His comments followed that of Commerce Secretary Wilbur Ross, who said Tuesday at the same summit, that China remains the “principal military and economic threat” in Asia.

Lighthizer, known to be a China skeptic, said Chinese industrial policies have hurt the U.S. and other economies. He reiterated common complaints about China’s practices, such as subsidizing state-owned companies and forced transfer of technology from foreign firms to their Chinese partners.

Robert Lighthizer, U.S. trade representative, speaks during a Senate Finance Committee hearing in Washington, D.C., on June 18, 2019.

Andrew Harrer | Bloomberg | Getty Images

To be clear, other countries share U.S. concerns about China too. But the Trump administration has often preferred to confront Beijing unilaterally — denouncing dispute settlement organizations such as the World Trade Organization.

The U.S. trade representative maintained that the Trump administration did work with allies. He said he’s been involved in a trilateral group of the U.S., Europe and Japan that met several times over the last four years to discuss issues such as WTO trade rules. But the U.S. can’t allow allies to “veto” decisions concerning U.S. national security, he added.

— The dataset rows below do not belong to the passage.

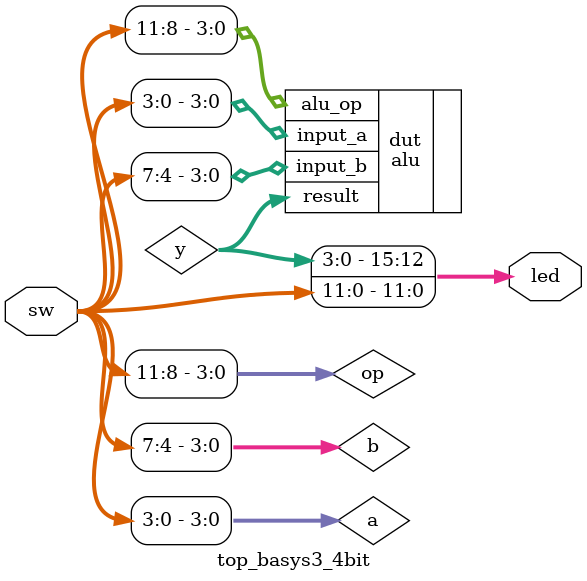
<source format=sv>
module top_basys3_4bit (
  input  logic [15:0] sw,    // Basys3 switches
  output logic [15:0] led    // Basys3 LEDs
);

  // Map switches to ALU inputs
  logic [3:0] a   = sw[3:0];     // A = SW0-SW3
  logic [3:0] b   = sw[7:4];     // B = SW4-SW7
  logic [3:0] op  = sw[11:8];    // opcode = SW8-SW11

  // ALU result
  logic [3:0] y;

  // Instantiate your ALU 
  alu dut (
    .input_a(a),
    .input_b(b),
    .alu_op(op),
    .result(y)
  );

  // Drive LEDs:
 
  assign led[15:12] = y;        // result
  assign led[11:8]  = op;       // show opcode
  assign led[7:4]   = b;        // show B
  assign led[3:0]   = a;        // show A

endmodule

</source>
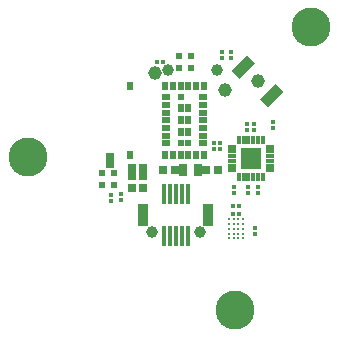
<source format=gbr>
G04 #@! TF.FileFunction,Soldermask,Bot*
%FSLAX46Y46*%
G04 Gerber Fmt 4.6, Leading zero omitted, Abs format (unit mm)*
G04 Created by KiCad (PCBNEW 4.0.2+dfsg1-2~bpo8+1-stable) date jue 23 mar 2017 16:55:10 ART*
%MOMM*%
G01*
G04 APERTURE LIST*
%ADD10C,0.100000*%
%ADD11R,0.440000X0.420000*%
%ADD12R,0.590000X0.590000*%
%ADD13R,0.700000X0.680000*%
%ADD14C,1.150000*%
%ADD15R,0.420000X0.440000*%
%ADD16C,0.310000*%
%ADD17R,0.640000X1.140000*%
%ADD18R,0.642240X0.642240*%
%ADD19C,1.000000*%
%ADD20R,0.437160X1.737160*%
%ADD21R,0.937160X1.937160*%
%ADD22R,0.790000X0.490000*%
%ADD23R,0.490000X0.790000*%
%ADD24R,0.490000X0.490000*%
%ADD25R,0.680000X0.380000*%
%ADD26R,0.380000X0.680000*%
%ADD27R,0.930000X0.980000*%
%ADD28C,3.302000*%
%ADD29C,1.162000*%
G04 APERTURE END LIST*
D10*
D11*
X89550000Y-69160000D03*
X89550000Y-68640000D03*
D12*
X77150000Y-68500000D03*
X78150000Y-68500000D03*
X78150000Y-67500000D03*
X77150000Y-67500000D03*
D13*
X77800000Y-66660000D03*
X77800000Y-66140000D03*
D10*
G36*
X92538626Y-60585966D02*
X91235966Y-61888626D01*
X90569702Y-61222362D01*
X91872362Y-59919702D01*
X92538626Y-60585966D01*
X92538626Y-60585966D01*
G37*
G36*
X90134462Y-58181802D02*
X88831802Y-59484462D01*
X88165538Y-58818198D01*
X89468198Y-57515538D01*
X90134462Y-58181802D01*
X90134462Y-58181802D01*
G37*
D14*
X90352082Y-59702082D03*
D11*
X88050000Y-57760000D03*
X88050000Y-57240000D03*
X87350000Y-57760000D03*
X87350000Y-57240000D03*
X87150000Y-64940000D03*
X87150000Y-65460000D03*
X86650000Y-64940000D03*
X86650000Y-65460000D03*
D15*
X88750000Y-70300000D03*
X88230000Y-70300000D03*
X88750000Y-70900000D03*
X88230000Y-70900000D03*
D11*
X90100000Y-72140000D03*
X90100000Y-72660000D03*
X78750000Y-69240000D03*
X78750000Y-69760000D03*
D16*
X87900000Y-71400000D03*
X87900000Y-72200000D03*
X88700000Y-72200000D03*
X88300000Y-71400000D03*
X87900000Y-72600000D03*
X88300000Y-72600000D03*
X89100000Y-72600000D03*
X88300000Y-71800000D03*
X88700000Y-73000000D03*
X87900000Y-71800000D03*
X88700000Y-71400000D03*
X88300000Y-73000000D03*
X88300000Y-72200000D03*
X87900000Y-73000000D03*
X88700000Y-72600000D03*
X88700000Y-71800000D03*
X89100000Y-71400000D03*
X89100000Y-73000000D03*
X89100000Y-72200000D03*
X89100000Y-71800000D03*
D17*
X85250000Y-67200000D03*
X84050000Y-67200000D03*
D18*
X85950000Y-67200000D03*
X86950000Y-67200000D03*
X83350000Y-67200000D03*
X82350000Y-67200000D03*
X79650000Y-67000000D03*
X80650000Y-67000000D03*
X79650000Y-68700000D03*
X79650000Y-67700000D03*
X80650000Y-68700000D03*
X80650000Y-67700000D03*
D11*
X91600000Y-63650000D03*
X91600000Y-63130000D03*
X89450000Y-63860000D03*
X89450000Y-63340000D03*
X88350000Y-69160000D03*
X88350000Y-68640000D03*
X90050000Y-63860000D03*
X90050000Y-63340000D03*
X90350000Y-69160000D03*
X90350000Y-68640000D03*
X77950000Y-69340000D03*
X77950000Y-69860000D03*
D19*
X86847840Y-58704220D03*
X82747840Y-58704220D03*
X85450000Y-72500000D03*
X81350000Y-72500000D03*
D20*
X84400000Y-72800000D03*
X83900000Y-72800000D03*
X83400000Y-72800000D03*
X82900000Y-72800000D03*
X82400000Y-72800000D03*
X82400000Y-69200000D03*
X82900000Y-69200000D03*
X83400000Y-69200000D03*
X83900000Y-69200000D03*
X84400000Y-69200000D03*
D21*
X80650000Y-71000000D03*
X86150000Y-71000000D03*
D22*
X82530000Y-63650000D03*
X82530000Y-63000000D03*
X82530000Y-62350000D03*
X82530000Y-61700000D03*
X82530000Y-61050000D03*
D23*
X82500000Y-60100000D03*
X83150000Y-60100000D03*
X83800000Y-60100000D03*
X84450000Y-60100000D03*
D22*
X85730000Y-64950000D03*
X85730000Y-64300000D03*
X85730000Y-63650000D03*
X85730000Y-63000000D03*
X85730000Y-62350000D03*
X85730000Y-61700000D03*
X85730000Y-61050000D03*
D23*
X85750000Y-60100000D03*
X85100000Y-60100000D03*
X79500000Y-65900000D03*
X84450000Y-64000000D03*
X85750000Y-65900000D03*
X85100000Y-65900000D03*
X84450000Y-65900000D03*
X83800000Y-65900000D03*
X83150000Y-65900000D03*
X82500000Y-65900000D03*
D22*
X82530000Y-64950000D03*
X82530000Y-64300000D03*
D23*
X84450000Y-63000000D03*
X84450000Y-62000000D03*
D24*
X84450000Y-64950000D03*
X83800000Y-61050000D03*
D23*
X83800000Y-62000000D03*
X83800000Y-63000000D03*
X83800000Y-64000000D03*
D24*
X83800000Y-64950000D03*
D23*
X79500000Y-60100000D03*
D25*
X88150000Y-67240000D03*
X88150000Y-66840000D03*
X88150000Y-66440000D03*
X88150000Y-66040000D03*
X88150000Y-65240000D03*
D26*
X88750000Y-64640000D03*
X89150000Y-64640000D03*
X89550000Y-64640000D03*
X89950000Y-64640000D03*
D27*
X89350000Y-65840000D03*
X89350000Y-66640000D03*
X90150000Y-66640000D03*
X90150000Y-65840000D03*
D26*
X90350000Y-64640000D03*
X90750000Y-64640000D03*
D25*
X91350000Y-65240000D03*
X91350000Y-65640000D03*
X91350000Y-66040000D03*
X91350000Y-66440000D03*
X91350000Y-66840000D03*
X91350000Y-67240000D03*
D26*
X90750000Y-67840000D03*
X90350000Y-67840000D03*
D25*
X88150000Y-65640000D03*
D26*
X89950000Y-67840000D03*
X89550000Y-67840000D03*
X89150000Y-67840000D03*
X88750000Y-67840000D03*
D12*
X84650000Y-58600000D03*
X84650000Y-57600000D03*
X83650000Y-57600000D03*
X83650000Y-58600000D03*
D15*
X82310000Y-58100000D03*
X81790000Y-58100000D03*
D28*
X94850000Y-55100000D03*
X88450000Y-79100000D03*
X70850000Y-66100000D03*
D29*
X87550000Y-60400000D03*
X81650000Y-59000000D03*
M02*

</source>
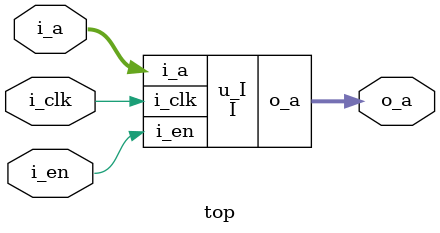
<source format=v>
/* Generated by Yosys 0.27 (git sha1 5f88c218b, gcc 8.5.0 -fPIC -Os) */

(* is_interface =  1  *)
(* src = "testcases/alwayslatch_misc_svi_Modport.sv:0.0-0.0" *)
module I(i_clk, i_en, i_a, o_a);
  (* src = "testcases/alwayslatch_misc_svi_Modport.sv:8.23-8.26" *)
  input [3:0] i_a;
  wire [3:0] i_a;
  (* src = "testcases/alwayslatch_misc_svi_Modport.sv:6.17-6.22" *)
  input i_clk;
  wire i_clk;
  (* src = "testcases/alwayslatch_misc_svi_Modport.sv:7.17-7.21" *)
  input i_en;
  wire i_en;
  (* src = "testcases/alwayslatch_misc_svi_Modport.sv:9.24-9.27" *)
  output [3:0] o_a;
  wire [3:0] o_a;
  assign o_a = 4'hx;
endmodule

(* top =  1  *)
(* interfaces_replaced_in_module =  1  *)
(* src = "testcases/alwayslatch_misc_svi_Modport.sv:67.1-94.10" *)
module top(i_clk, i_en, o_a, i_a);
  (* src = "testcases/alwayslatch_misc_svi_Modport.sv:71.23-71.26" *)
  input [3:0] i_a;
  wire [3:0] i_a;
  (* src = "testcases/alwayslatch_misc_svi_Modport.sv:68.17-68.22" *)
  input i_clk;
  wire i_clk;
  (* src = "testcases/alwayslatch_misc_svi_Modport.sv:69.17-69.21" *)
  input i_en;
  wire i_en;
  (* src = "testcases/alwayslatch_misc_svi_Modport.sv:70.24-70.27" *)
  output [3:0] o_a;
  wire [3:0] o_a;
  (* is_interface = 32'd1 *)
  (* src = "testcases/alwayslatch_misc_svi_Modport.sv:74.5-76.6" *)
  I u_I (
    .i_a(i_a),
    .i_clk(i_clk),
    .i_en(i_en),
    .o_a(o_a)
  );
endmodule

</source>
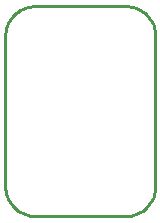
<source format=gbr>
G04 EAGLE Gerber RS-274X export*
G75*
%MOMM*%
%FSLAX34Y34*%
%LPD*%
%IN*%
%IPPOS*%
%AMOC8*
5,1,8,0,0,1.08239X$1,22.5*%
G01*
%ADD10C,0.254000*%


D10*
X0Y25400D02*
X97Y23186D01*
X386Y20989D01*
X865Y18826D01*
X1532Y16713D01*
X2380Y14666D01*
X3403Y12700D01*
X4594Y10831D01*
X5942Y9073D01*
X7440Y7440D01*
X9073Y5942D01*
X10831Y4594D01*
X12700Y3403D01*
X14666Y2380D01*
X16713Y1532D01*
X18826Y865D01*
X20989Y386D01*
X23186Y97D01*
X25400Y0D01*
X101600Y0D01*
X103814Y97D01*
X106011Y386D01*
X108174Y865D01*
X110287Y1532D01*
X112335Y2380D01*
X114300Y3403D01*
X116169Y4594D01*
X117927Y5942D01*
X119561Y7440D01*
X121058Y9073D01*
X122406Y10831D01*
X123597Y12700D01*
X124620Y14666D01*
X125468Y16713D01*
X126135Y18826D01*
X126614Y20989D01*
X126903Y23186D01*
X127000Y25400D01*
X127000Y152400D01*
X126903Y154614D01*
X126614Y156811D01*
X126135Y158974D01*
X125468Y161087D01*
X124620Y163135D01*
X123597Y165100D01*
X122406Y166969D01*
X121058Y168727D01*
X119561Y170361D01*
X117927Y171858D01*
X116169Y173206D01*
X114300Y174397D01*
X112335Y175420D01*
X110287Y176268D01*
X108174Y176935D01*
X106011Y177414D01*
X103814Y177703D01*
X101600Y177800D01*
X25400Y177800D01*
X23186Y177703D01*
X20989Y177414D01*
X18826Y176935D01*
X16713Y176268D01*
X14666Y175420D01*
X12700Y174397D01*
X10831Y173206D01*
X9073Y171858D01*
X7440Y170361D01*
X5942Y168727D01*
X4594Y166969D01*
X3403Y165100D01*
X2380Y163135D01*
X1532Y161087D01*
X865Y158974D01*
X386Y156811D01*
X97Y154614D01*
X0Y152400D01*
X0Y25400D01*
M02*

</source>
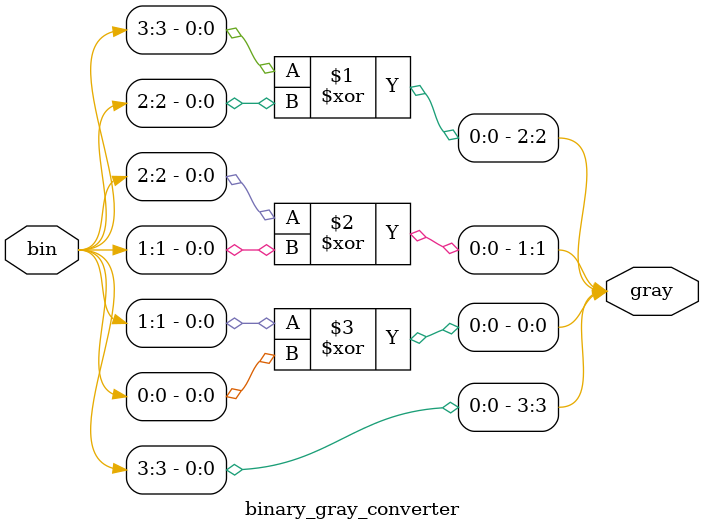
<source format=sv>
module binary_gray_converter(bin,gray);
  input [3:0] bin;
  output [3:0] gray;
  assign gray[3] = bin[3];
  assign gray[2] = bin[3]^bin[2];
  assign gray[1] = bin[2]^bin[1];
  assign gray[0] = bin[1]^bin[0];
endmodule

</source>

The U.S. under Trump has frequently imposed punitive policies on China based on national security grounds. Those policies include raising trade tariffs and restricting Chinese companies’ access to crucial American suppliers.

Many experts have disagreed with the way Trump has sought to address concerns about China.

Biden, too, has sought to differentiate his approach from Trump’s. The president-elect has said he would work with allies in Europe and Asia to come up with “a coherent strategy” on China.